Origins of Trigger Point Therapy

The term “trigger point” was coined in 1942 by renown physician, Janet Travell, MD. Dr. Travell was the first female Personal Physician to the President and cured President John F. Kennedy of his chronic back pain.

Dr. Travell published extensively about trigger points, and demonstrated that each trigger point has a specific referral pattern. She established the treatment protocols currently followed by well-trained myofascial therapists throughout the world.

What Conditions Does this Therapy Help?

Because muscle tissue makes up a large percentage the body, nearly any dysfunction can impact muscles. I treat the muscular component of many conditions affecting the body including (but not limited to):

  • Neck and Back Pain
  • Shoulder, Arm and Hand Pain
  • Knee, Leg, Ankle and Foot Pain
  • Frozen Shoulder
  • Sciatica
  • Arthritis/Bursitis/Tendinitis
  • Headaches
  • TMJ
  • Fibromyalgia
  • Carpal Tunnel Syndrome
  • Tennis Elbow

Who Does this Therapy Benefit?

People who can benefit from trigger point therapy include

  • athletes of all ages and skill levels,  whose pain or restricted range of motion  impedes regular workouts, fitness goals, or motivation;
  • anyone who feels too “old and stiff” to enjoy the leisure activities that have brought them pleasure in the past;
  • those who have been told that they simply have to “live with” their knee, shoulder, neck or back pain, but who are determined to feel better.


Describe a Typical Visit

A typical trigger point therapy visit begins with:

  • A Complete history
  • A postural analysis
  • Range of motion testing

Clothing is on during the entire visit…occasionally you might to bring shorts and a t-shirt for access to skin. Treatment consists primarily of trigger point pressure release, which involves moving the client into diffferent positions to place the muscle being treated on a slight stretch. The client will be asked report when pain begins, whether it refers to another area, and when it dissipates.

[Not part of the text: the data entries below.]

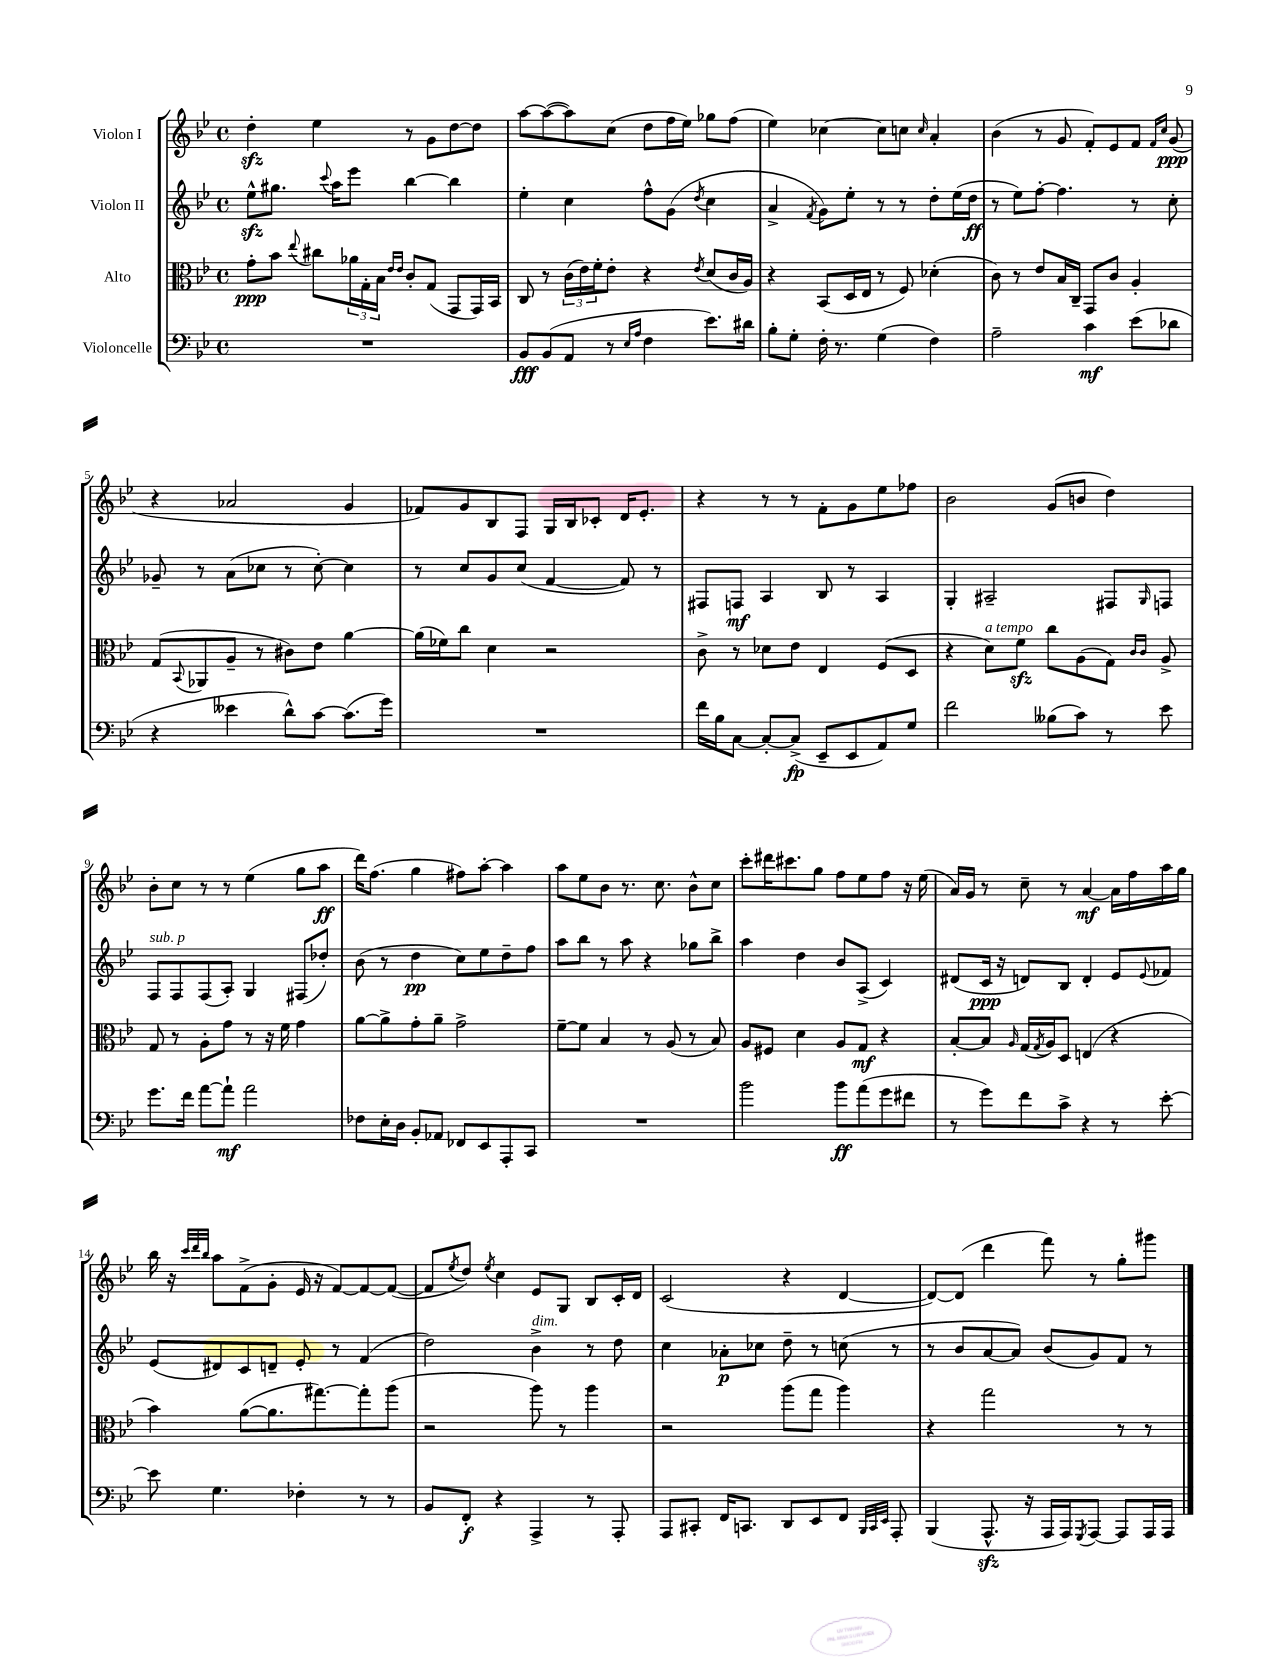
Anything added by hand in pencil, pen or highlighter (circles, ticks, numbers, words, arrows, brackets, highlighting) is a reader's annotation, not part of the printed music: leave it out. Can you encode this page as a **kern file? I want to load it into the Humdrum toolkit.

**kern	**kern	**kern	**kern
*staff4	*staff3	*staff2	*staff1
*clefF4	*clefC3	*clefG2	*clefG2
*k[b-e-]	*k[b-e-]	*k[b-e-]	*k[b-e-]
*M4/4	*M4/4	*M4/4	*M4/4
*met(c)	*met(c)	*met(c)	*met(c)
1r	8g'	8ee-^^	4dd'
.	8b-	8.gg#	.
.	8qqee-	.	.
.	8cc#	.	4ee-
.	.	8qqccc	.
.	.	16aa	.
.	24a-	8eee-	.
.	24G'	.	.
.	24B-	.	.
.	16qqe-	.	.
.	16qqe-	.	.
.	8c'	[4bb-	8r
.	(8G	.	8g
.	8GG	4bb-]	[8dd
.	16GG)	.	8dd]
.	16BB-	.	.
=	=	=	=
8BB-	8C	4ee-'	[8aa
(8BB-	8r	.	(8aa_
8AA	(24c	4cc	8aa])
.	24e-)	.	.
.	24f'	.	.
8r	8e-'	.	(8cc
16qqE-	.	.	.
16qqA	.	.	.
4F	4r	8ff^^	8dd
.	.	(8g	16ff
.	.	.	16ee-)
.	8qe-	8qdd	.
8.e-)	(8d	4cc	8gg-
.	16c	.	(8ff
16d#	16A)	.	.
=	=	=	=
8B-'	4r	4a^	4ee-)
8G'	.	.	.
.	.	8qf	.
16F'	(8BB-	8g)	[4cc-
8.r	.	.	.
.	16D	8ee-'	.
.	16E-	.	.
(4G	8r	8r	8cc-]
.	8F)	8r	8cc
.	.	.	16qqcc
4F)	(4d-'	8dd'	4a'
.	.	(16ee-	.
.	.	16dd	.
=	=	=	=
2A~	8c)	8r	(4b-
.	8r	8ee-)	.
.	8e-	[8ff'	8r
.	16B-	4.ff]	8g
.	16C~	.	.
4c	8GG	.	8f')
.	8c	.	8e-
(8e-	4A'	8r	8f
.	.	.	16qqf
.	.	.	16qqcc
8d-	.	8cc'	(8g
=	=	=	=
4r	(8G	8g-~	4r
.	8qqBB-	.	.
.	8AA-	8r	.
4e--	8A~	(8a	2a-
.	8r	8cc-	.
8d^^)	8c#)	8r	.
[8c	8e-	[8cc-')	.
(8.c]	[4a	4cc-]	4g
16g)	.	.	.
=	=	=	=
1r	(16a]	8r	8f-)
.	16f-)	.	.
.	8cc	8cc	8g
.	4d	8g	8B-
.	.	(8cc	8F
.	2r	[4f	16G
.	.	.	16B-
.	.	.	8c-'
.	.	8f])	16d
.	.	.	8.e-'
.	.	8r	.
=	=	=	=
16f	8c^	8F#	4r
16B-	.	.	.
[8C	8r	8F	.
8C'_	8d-	4A	8r
(8C^]	8e-	.	8r
8EE-~	4E-	8B-	8f'
8EE-	.	8r	8g
8AA)	(8F	4A	8ee-
8G	8D	.	8ff-
=	=	=	=
2f	4r	4G'	2b-
.	8d)	2A#~	.
.	8f	.	.
(8B--	8cc	.	(8g
8c)	(8A	.	8b
8r	8G)	8F#	4dd)
.	16qqc	.	.
.	16qqc	16qqG	.
8e-	8A^	8F	.
=	=	=	=
8.g	8G	8F	8b-'
.	8r	8F	8cc
16f	.	.	.
[8a	8A'	(8F	8r
8a`]	8g	8A')	8r
2a	8r	4G	(4ee-
.	16r	.	.
.	16f	.	.
.	4g	(8F#	8gg
.	.	8dd-')	8aa
=	=	=	=
8F-	[8a	(8b-	16ddd)
.	.	.	(8.ff
16E-'	8a^]	8r	.
16D	.	.	.
8BB-'	8g'	4dd	4gg
8AA-	8a~	.	.
8FF-	2g^	8cc)	8ff#)
8EE-	.	8ee-	[8aa'
8AAA'	.	8dd~	4aa]
8CC	.	8ff	.
=	=	=	=
1r	[8f~	8aa	8aa
.	8f]	8bb-	8ee-
.	4B-	8r	8b-
.	.	8aa	8.r
.	8r	4r	.
.	.	.	8.cc
.	(8A	.	.
.	8r	8gg-	8b-^^
.	8B-)	8bb-^	8cc
=	=	=	=
2b-	8A	4aa	8ccc'
.	8F#	.	16ddd#
.	.	.	8.ccc#
.	4d	4dd	.
.	.	.	8gg
8b-	8A	8b-	8ff
(8a	8G	(8A^	8ee-
8g	4r	4c)	8ff
8f#	.	.	16r
.	.	.	(16ee-
=	=	=	=
8r	[8B-'	(8d#	16a)
.	.	.	16g
8g)	8B-]	16c	8r
.	.	16r	.
.	16qqA	.	.
8f	(16G	8d)	8cc~
.	8qG	.	.
.	16A)	.	.
8c^	8D	8B-	8r
4r	(4E	4d'	[4a
8r	4r	8e-	16a]
.	.	.	16ff
.	.	8qqe-	.
[8e-'	.	8f-	16aa
.	.	.	16gg
=	=	=	=
8e-]	4b-)	(8e-	16bb-
.	.	.	16r
.	.	.	32qqccc
.	.	.	32qqddd
.	.	.	32qqbb-
4.G	.	8d#)	8aa
.	([8a	8c	(8f^
.	8.a]	8d~	8g'
4F-'	.	8e-'	16e-
.	[8.gg#)	.	16r
.	.	8r	[8f)
8r	8gg#']	(4f	8f_
8r	(8aa	.	(8f_
=	=	=	=
8BB-	2r	2dd)	8f]
.	.	.	8qee-
8FF'	.	.	8dd)
.	.	.	8qee-
4r	.	.	4cc
4AAA^	8aa)	4b-^	8e-
.	8r	.	8G
8r	4aa	8r	8B-
8AAA'	.	8dd	16c'
.	.	.	16d
=	=	=	=
8AAA	2r	4cc	(2c
8CC#'	.	.	.
16FF	.	8a-'	.
8.CC	.	.	.
.	.	8cc-	.
8DD	(8aa	8dd~	4r
8EE-	8gg	8r	.
8FF	4aa)	(8cc	[4d
32qqBBB-	.	.	.
32qqCC	.	.	.
32qqEE-	.	.	.
8AAA'	.	8r	.
=	=	=	=
(4BBB-	4r	8r	8d_)
.	.	8b-	(8d]
8.AAA^^	2gg	[8a	4ddd
.	.	8a])	.
16r	.	.	.
16AAA	.	(8b-	8fff)
16AAA)	.	.	.
8qGGG	.	.	.
[8AAA	.	8g)	8r
8AAA]	8r	8f	8gg'
16AAA	8r	8r	8ggg#
16AAA	.	.	.
==	==	==	==
*-	*-	*-	*-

Sometimes other therapy modalities are needed. They may include:

  • Myofascial release, designed to stretch the connective tissue that wraps around the muscles;
  • Vapocoolant Spray and Stretch, where coolant spray is used to distract the central nervous system, while the therapist elongates the muscle tissue to a stretched position;
  • Heat, to warm and relax muscles;
  • Contract-relax and/or isometric therapies intended to increase range of motion of previously inhibited or overworked muscles.

Each visit generally includes an evaluation of the factors that have caused or perpetuated the particular pain complaint. This may include postural habits, mechanical issues (such as poorly-fitting shoes); structural irregularities and other relevant factors.

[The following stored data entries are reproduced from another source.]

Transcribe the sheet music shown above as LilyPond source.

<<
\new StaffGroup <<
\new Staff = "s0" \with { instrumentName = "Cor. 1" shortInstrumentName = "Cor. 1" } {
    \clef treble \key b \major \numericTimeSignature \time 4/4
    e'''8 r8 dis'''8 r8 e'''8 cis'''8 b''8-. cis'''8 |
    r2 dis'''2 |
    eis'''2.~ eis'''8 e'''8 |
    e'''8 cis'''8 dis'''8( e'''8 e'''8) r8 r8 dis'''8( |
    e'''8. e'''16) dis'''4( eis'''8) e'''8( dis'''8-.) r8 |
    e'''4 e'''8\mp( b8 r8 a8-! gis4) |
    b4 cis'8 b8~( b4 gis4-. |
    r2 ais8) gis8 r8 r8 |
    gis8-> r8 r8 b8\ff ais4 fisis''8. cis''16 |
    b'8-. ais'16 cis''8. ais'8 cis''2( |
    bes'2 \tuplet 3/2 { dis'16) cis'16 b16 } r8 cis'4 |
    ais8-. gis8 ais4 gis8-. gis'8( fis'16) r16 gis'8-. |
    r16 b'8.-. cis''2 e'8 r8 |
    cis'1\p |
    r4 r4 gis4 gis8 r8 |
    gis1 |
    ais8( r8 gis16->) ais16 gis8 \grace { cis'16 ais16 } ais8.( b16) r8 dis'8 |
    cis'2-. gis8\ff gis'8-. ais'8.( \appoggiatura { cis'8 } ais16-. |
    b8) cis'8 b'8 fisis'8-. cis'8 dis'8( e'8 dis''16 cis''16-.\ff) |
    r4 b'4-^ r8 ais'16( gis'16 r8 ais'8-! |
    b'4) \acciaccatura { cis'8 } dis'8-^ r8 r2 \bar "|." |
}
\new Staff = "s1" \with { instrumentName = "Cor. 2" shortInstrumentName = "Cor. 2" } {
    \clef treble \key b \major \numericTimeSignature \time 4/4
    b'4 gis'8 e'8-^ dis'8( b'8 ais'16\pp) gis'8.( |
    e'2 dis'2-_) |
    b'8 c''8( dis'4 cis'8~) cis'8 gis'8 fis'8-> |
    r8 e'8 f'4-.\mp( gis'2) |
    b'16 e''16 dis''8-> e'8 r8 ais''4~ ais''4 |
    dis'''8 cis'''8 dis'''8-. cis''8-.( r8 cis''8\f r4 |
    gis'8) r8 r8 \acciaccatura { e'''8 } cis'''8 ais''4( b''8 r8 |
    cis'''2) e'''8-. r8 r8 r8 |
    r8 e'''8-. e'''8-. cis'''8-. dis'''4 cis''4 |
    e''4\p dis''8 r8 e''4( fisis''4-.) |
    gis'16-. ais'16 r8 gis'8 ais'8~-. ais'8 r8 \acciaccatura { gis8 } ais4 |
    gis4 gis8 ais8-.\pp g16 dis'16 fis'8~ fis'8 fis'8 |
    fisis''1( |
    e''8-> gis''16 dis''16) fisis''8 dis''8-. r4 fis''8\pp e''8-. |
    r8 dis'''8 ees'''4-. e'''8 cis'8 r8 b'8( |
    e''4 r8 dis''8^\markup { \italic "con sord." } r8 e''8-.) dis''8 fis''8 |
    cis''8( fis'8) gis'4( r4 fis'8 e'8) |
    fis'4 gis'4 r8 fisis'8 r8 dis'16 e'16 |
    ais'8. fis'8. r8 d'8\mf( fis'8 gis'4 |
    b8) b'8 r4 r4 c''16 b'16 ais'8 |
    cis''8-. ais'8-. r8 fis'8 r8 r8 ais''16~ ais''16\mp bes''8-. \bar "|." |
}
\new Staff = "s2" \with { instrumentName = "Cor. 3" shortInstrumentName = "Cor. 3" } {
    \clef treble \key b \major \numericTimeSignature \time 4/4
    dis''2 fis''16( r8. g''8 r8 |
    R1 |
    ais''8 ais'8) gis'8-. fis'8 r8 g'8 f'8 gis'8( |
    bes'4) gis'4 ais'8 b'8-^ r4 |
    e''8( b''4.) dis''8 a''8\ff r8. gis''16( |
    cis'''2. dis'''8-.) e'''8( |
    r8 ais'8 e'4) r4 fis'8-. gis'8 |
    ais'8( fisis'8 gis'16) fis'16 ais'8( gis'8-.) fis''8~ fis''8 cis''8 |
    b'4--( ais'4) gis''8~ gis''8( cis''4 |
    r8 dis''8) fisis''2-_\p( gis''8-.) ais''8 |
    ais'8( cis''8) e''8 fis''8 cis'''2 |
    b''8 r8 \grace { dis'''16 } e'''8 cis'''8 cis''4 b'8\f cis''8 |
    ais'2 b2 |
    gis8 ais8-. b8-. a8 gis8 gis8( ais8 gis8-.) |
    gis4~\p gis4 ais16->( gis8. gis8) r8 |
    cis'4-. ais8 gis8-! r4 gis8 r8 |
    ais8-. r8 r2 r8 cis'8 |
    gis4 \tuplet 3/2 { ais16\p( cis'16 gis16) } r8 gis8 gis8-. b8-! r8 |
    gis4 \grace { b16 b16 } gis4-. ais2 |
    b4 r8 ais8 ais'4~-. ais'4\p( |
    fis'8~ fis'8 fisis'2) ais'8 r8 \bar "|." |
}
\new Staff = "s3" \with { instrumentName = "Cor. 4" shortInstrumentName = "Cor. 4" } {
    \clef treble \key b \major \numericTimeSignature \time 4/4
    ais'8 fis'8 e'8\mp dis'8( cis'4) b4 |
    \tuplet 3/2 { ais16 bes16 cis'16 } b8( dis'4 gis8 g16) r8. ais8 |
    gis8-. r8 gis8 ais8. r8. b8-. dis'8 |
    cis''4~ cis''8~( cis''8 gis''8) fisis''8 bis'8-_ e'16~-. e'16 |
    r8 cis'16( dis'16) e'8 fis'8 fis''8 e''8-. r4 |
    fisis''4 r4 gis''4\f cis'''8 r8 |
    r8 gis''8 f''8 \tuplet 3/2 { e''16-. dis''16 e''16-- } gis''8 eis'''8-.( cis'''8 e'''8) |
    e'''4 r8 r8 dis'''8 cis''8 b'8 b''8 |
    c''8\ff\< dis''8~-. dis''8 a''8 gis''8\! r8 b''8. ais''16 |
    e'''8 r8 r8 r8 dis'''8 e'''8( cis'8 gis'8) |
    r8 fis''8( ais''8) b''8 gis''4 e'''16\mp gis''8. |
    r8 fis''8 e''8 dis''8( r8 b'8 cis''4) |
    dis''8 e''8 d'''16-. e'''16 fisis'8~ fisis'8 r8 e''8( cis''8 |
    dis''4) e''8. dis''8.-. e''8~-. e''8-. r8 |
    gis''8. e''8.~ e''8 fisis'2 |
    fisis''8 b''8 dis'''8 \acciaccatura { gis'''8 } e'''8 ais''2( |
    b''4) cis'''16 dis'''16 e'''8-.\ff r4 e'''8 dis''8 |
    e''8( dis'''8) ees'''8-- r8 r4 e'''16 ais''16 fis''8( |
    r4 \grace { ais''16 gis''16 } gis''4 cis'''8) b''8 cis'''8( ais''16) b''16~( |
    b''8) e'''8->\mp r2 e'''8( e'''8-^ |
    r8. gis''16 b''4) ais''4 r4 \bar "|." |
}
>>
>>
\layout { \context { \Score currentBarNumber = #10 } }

Finally, the client is given a program of simple movements and self -treatment techniques to speed recovery and reduce the chance of recurrence. This program typically starts with one or two techniques per session, and builds up from there.


  • Referral to other care providers if noticeable improvement is not made within 3-7 visits.


How Many Visits Does it Take?

Of course, every individual is different in this regard. Generally, if a pain complaint does not improve within 4-8 visits, a referral may be made to evaluate other causes of the client’s pain.